Credevo, diceva Teresa, sentivo che c’è un Cielo e che questo Cielo è popolato di anime che mi amano, che mi considerano come loro figlia… (Ms B 2v°). In questo cielo popolato di anime - come dice Teresa - che ci amano oggi possiamo contare ormai i Beati Luigi e Zelia, e possiamo per la prima volta invocarli : pregate Dio per noi. Vi prego : amateci, considerateci come i vostri figli. Amate la Chiesa intera come avete amato i vostri figli. Considerate te le nostre famiglie e i loro bambini come se fossero i vostri.

  • Luigi e Zelia sono un dono per i giovani fidanzati per il coraggio che hanno manifestato obbedendo alla Chiesa anche quando questa gli domandava di andare contro corrente, contro tendenza. Non hanno avuto timore delle parole come purezza, castità o verginità, non hanno bruciato le tappe, hanno vissuto, anche se per breve tempo, un fidanzamento rispettoso della volontà di Dio e dell’insegnamento della Chiesa.
  • Luigi e Zelia sono un dono per gli sposi di qualsiasi età per la stima, il rispetto e l’armonia con i quali si sono amati reciprocamente per 19 anni. Zelia scriveva : Non posso vivere senza te, mio caro Luigi. E lui le rispondeva : Tuo marito e amico che ti ama per la vita. Entrambi hanno vissuto con eroismo le promesse matrimoniali di fedeltà dell’impegno, d’indissolubilità del legame, di fecondità dell’amore, nella felicità e nella prova, nella salute e nella malattia.
  • Luigi e Zelia sono un dono per i genitori per l’abnegazione evangelica con la quale, di comune accordo, vollero numerosi figli da offrire al Signore. Veri ministri dell’amore e della vita, hanno ricercato la fecondità come servizio. Come un sacerdote serve la chiesa. Tutti noi ammiriamo Teresa, figlia incomparabile di questa coppia, capolavoro della grazia di Dio, ma anche capolavoro del loro amore per la vita e per i figli.

Modello esemplare di famiglia missionaria

Infine rendo grazie a Dio, in questa 82a Giornata Mondiale delle Missioni, poiché Luigi e Zelia sono un modello esemplare di famiglia missionaria. Ecco la ragione per la quale il Santo Padre ha voluto che la beatificazione si avveri in questo giorno così caro alla Chiesa universale, come per unire Luigi e Zelia alla discepola Teresa, loro figlia, proclamata Patrona delle Missioni e Dottore della Chiesa.

Le testimonianze delle figlie Martin sullo spirito missionario che regnava nella loro famiglia sono unanimi e sorprendenti : I miei genitori si interessavano molto alla salvezza delle anime… Ma l’opera di apostolato più osservata nella nostra casa era la Propagazione della Fede per la quale, ogni anno, i nostri genitori facevano un’importante offerta. Per questo zelo delle anime desideravano inoltre avere un figlio missionario e delle figlie religiose. (Positio, vol. II, p. 972).

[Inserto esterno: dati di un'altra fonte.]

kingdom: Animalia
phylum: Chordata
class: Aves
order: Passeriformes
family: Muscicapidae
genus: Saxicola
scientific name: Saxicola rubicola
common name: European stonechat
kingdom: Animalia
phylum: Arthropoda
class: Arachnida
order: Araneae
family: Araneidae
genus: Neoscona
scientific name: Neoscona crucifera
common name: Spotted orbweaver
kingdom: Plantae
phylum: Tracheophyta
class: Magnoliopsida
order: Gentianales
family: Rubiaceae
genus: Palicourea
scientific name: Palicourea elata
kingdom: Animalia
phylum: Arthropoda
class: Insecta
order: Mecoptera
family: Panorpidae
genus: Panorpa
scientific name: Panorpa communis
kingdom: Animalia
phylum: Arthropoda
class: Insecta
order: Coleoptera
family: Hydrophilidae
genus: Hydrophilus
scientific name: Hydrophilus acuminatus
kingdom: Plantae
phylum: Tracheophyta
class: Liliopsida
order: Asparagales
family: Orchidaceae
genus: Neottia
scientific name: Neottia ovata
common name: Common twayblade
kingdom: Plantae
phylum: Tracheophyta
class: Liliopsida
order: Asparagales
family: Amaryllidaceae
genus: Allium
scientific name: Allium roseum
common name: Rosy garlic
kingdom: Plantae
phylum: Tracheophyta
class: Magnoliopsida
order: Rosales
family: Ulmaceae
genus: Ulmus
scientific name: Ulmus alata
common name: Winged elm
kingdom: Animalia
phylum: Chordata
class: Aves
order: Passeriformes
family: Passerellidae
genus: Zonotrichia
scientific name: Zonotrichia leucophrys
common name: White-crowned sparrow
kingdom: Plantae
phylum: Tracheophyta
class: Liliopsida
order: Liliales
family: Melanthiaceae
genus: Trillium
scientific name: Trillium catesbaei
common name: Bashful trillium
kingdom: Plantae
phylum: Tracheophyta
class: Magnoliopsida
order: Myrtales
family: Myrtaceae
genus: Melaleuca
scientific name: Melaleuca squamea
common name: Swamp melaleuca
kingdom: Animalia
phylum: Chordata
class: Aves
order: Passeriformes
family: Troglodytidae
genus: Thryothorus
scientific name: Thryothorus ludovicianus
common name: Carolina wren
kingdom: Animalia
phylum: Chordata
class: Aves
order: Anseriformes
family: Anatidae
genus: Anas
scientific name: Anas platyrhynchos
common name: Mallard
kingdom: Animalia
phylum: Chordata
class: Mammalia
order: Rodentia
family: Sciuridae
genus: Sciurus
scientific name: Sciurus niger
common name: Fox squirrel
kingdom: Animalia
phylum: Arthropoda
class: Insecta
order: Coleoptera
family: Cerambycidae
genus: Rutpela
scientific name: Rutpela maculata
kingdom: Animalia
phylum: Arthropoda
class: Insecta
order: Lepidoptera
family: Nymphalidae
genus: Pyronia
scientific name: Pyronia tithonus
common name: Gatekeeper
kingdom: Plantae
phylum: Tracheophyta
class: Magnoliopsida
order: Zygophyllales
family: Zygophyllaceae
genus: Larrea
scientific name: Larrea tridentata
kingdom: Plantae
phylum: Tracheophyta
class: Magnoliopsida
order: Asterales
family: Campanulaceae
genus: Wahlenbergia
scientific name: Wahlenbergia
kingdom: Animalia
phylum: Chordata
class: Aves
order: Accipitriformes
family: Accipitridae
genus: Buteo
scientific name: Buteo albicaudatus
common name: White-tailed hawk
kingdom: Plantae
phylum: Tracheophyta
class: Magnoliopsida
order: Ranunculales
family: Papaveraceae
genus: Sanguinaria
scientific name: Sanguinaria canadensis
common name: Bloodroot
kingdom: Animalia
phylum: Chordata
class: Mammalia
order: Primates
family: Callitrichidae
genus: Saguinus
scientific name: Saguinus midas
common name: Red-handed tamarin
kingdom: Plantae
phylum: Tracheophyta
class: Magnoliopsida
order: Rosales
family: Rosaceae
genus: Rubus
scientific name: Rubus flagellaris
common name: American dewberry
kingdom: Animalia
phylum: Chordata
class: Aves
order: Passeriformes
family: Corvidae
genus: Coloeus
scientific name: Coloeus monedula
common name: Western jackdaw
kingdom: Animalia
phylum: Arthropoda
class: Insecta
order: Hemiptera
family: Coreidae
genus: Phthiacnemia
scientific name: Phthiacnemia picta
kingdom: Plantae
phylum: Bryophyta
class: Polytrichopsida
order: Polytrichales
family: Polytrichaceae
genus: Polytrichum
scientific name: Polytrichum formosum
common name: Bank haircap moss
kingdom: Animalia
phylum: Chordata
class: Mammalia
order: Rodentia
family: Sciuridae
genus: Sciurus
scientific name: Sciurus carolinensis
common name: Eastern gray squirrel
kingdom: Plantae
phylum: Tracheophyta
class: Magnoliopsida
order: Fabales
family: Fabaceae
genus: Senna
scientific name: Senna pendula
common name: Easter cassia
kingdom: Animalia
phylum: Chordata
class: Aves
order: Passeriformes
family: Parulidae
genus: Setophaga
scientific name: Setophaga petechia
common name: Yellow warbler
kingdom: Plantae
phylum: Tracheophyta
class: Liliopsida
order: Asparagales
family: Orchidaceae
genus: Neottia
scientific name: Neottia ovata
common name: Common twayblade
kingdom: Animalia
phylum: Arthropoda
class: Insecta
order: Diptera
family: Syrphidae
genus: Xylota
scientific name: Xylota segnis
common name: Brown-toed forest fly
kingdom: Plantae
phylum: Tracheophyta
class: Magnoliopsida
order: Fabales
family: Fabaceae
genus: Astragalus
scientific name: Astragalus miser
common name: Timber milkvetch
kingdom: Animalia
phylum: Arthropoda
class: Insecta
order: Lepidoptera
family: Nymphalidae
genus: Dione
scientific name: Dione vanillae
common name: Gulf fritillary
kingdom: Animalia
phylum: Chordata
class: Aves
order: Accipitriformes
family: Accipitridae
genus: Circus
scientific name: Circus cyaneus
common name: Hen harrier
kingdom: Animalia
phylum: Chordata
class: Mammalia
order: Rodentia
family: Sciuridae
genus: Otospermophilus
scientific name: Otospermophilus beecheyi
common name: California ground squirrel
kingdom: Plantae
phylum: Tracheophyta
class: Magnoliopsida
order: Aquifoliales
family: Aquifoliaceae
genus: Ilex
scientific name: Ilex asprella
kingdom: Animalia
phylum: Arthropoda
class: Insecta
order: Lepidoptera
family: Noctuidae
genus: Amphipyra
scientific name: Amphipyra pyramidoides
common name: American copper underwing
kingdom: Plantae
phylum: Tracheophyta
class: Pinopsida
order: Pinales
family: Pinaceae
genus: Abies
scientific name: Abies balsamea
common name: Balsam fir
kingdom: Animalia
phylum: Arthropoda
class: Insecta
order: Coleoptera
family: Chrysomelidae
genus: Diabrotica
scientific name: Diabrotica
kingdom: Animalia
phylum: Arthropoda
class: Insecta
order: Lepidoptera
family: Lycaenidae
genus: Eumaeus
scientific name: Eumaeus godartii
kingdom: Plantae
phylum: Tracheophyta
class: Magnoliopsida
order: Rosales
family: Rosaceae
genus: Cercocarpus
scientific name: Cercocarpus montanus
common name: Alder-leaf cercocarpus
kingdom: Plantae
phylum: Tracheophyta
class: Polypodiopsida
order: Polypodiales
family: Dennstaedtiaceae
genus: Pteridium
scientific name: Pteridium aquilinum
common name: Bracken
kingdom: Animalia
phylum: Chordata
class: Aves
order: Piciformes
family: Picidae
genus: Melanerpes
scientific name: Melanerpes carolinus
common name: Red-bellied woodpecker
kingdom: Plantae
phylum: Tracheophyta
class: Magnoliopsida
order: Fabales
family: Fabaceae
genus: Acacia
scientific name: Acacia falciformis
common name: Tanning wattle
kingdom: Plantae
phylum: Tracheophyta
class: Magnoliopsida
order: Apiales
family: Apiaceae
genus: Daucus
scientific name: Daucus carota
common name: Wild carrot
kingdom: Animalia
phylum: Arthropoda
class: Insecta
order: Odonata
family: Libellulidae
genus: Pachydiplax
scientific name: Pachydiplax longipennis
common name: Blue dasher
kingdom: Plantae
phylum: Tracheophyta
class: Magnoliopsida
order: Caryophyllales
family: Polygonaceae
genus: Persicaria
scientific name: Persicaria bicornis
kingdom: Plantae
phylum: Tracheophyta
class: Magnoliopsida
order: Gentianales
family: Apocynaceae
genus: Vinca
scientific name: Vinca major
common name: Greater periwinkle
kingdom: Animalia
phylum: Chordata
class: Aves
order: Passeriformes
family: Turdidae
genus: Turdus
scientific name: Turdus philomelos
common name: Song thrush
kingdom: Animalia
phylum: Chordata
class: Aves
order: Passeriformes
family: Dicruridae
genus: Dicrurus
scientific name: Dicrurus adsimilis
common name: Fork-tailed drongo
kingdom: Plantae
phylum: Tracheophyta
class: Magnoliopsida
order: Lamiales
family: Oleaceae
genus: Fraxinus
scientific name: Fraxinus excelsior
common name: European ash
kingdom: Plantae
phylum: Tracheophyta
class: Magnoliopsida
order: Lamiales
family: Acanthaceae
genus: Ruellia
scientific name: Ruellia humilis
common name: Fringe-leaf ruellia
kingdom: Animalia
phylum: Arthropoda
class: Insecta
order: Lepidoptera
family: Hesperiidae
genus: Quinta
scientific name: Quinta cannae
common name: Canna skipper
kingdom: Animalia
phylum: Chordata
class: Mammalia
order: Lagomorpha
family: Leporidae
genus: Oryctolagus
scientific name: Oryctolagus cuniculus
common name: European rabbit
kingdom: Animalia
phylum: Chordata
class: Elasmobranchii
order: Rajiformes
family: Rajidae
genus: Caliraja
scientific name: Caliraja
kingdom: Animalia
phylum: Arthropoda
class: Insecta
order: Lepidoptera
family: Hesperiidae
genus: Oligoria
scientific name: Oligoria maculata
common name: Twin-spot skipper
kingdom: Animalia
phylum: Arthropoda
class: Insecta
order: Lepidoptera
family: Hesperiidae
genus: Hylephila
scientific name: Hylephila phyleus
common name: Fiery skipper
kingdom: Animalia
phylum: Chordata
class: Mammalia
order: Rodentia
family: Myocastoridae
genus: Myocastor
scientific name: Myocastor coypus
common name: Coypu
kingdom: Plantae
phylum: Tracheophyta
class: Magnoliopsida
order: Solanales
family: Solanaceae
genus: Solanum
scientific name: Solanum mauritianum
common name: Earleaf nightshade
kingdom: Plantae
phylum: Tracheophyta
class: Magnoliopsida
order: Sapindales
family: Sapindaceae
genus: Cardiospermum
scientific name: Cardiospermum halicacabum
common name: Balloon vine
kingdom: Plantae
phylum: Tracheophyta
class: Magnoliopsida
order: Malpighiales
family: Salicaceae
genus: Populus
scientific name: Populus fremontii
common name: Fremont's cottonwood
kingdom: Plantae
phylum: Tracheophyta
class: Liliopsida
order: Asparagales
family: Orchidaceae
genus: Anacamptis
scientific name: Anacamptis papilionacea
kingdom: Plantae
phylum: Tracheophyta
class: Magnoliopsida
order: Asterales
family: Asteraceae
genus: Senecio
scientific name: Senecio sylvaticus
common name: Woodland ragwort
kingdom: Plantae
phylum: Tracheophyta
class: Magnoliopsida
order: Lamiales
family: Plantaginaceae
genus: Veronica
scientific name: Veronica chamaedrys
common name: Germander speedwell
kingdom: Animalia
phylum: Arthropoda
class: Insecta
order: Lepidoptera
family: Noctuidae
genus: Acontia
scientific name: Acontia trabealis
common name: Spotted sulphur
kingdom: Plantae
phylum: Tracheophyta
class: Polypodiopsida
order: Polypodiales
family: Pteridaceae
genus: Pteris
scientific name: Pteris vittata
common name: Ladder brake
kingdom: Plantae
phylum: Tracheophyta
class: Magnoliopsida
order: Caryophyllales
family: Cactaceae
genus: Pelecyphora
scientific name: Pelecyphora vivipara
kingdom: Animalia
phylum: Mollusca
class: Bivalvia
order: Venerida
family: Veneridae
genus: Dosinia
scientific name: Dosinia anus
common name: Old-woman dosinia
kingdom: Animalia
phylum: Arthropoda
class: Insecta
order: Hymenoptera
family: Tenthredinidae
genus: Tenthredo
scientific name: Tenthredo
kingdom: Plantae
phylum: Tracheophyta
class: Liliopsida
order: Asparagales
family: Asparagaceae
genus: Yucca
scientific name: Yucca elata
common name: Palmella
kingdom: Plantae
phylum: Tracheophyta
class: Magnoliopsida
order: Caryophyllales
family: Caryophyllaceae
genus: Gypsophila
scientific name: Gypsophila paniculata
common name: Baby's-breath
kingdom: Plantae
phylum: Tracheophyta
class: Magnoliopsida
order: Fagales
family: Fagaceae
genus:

Recentemente, il cardinale Dias, Prefetto della congregazione per l’Evangelizzazione dei popoli (Propagande Fide) scriveva : Per un discepolo di Cristo, annunciare il Vangelo non è un’opzione ma un comandamento del Signore… Un cristiano deve considerarsi in missione (…) per diffondere il Vangelo in ogni cuore, in ogni casa, in ogni cultura (Conférence di Lambeth, 23 luglio 2008).

Fratelli miei, possano le vostre famiglie, le vostre parrocchie, le vostre comunità religiose di Normandia, di Francia… e del mondo intero, essere anche famiglie sante e missionarie, come lo fu quella dei Beati coniugi Luigi e Zelia Martin. Se questa sera osserverete il cielo, accanto al nome di Teresa, splenderanno anche i nomi del suo papà e della sua mamma. Amen.